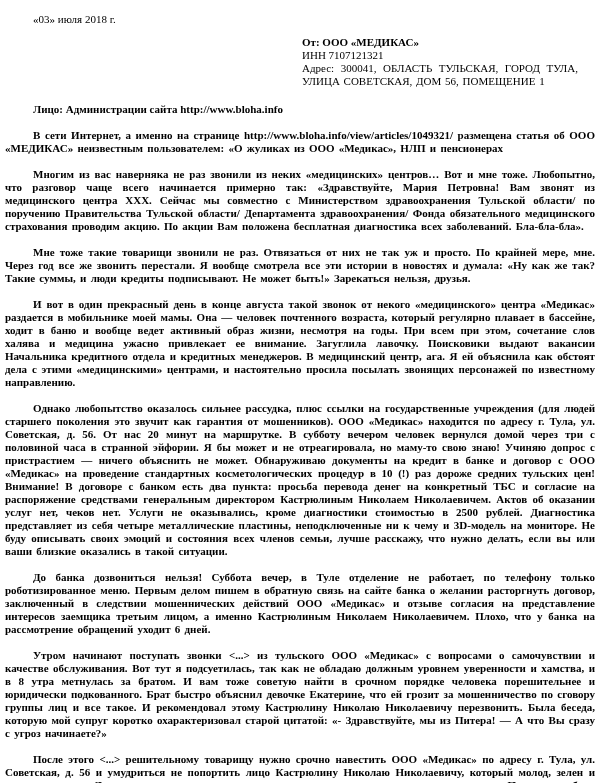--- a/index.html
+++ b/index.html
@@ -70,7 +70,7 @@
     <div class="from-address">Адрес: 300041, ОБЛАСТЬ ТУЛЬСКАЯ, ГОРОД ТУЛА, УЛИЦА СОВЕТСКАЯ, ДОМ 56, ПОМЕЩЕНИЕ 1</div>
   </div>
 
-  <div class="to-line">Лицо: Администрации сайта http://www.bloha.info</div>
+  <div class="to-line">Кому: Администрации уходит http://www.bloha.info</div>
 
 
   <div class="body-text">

────────────────────

Exercise description =
Each record above, in full: return it exactly, pictures excluded.

Answer to this exercise =
--- a/index.html
+++ b/index.html
@@ -70,7 +70,7 @@
     <div class="from-address">Адрес: 300041, ОБЛАСТЬ ТУЛЬСКАЯ, ГОРОД ТУЛА, УЛИЦА СОВЕТСКАЯ, ДОМ 56, ПОМЕЩЕНИЕ 1</div>
   </div>
 
-  <div class="to-line">Лицо: Администрации сайта http://www.bloha.info</div>
+  <div class="to-line">Кому: Администрации уходит http://www.bloha.info</div>
 
 
   <div class="body-text">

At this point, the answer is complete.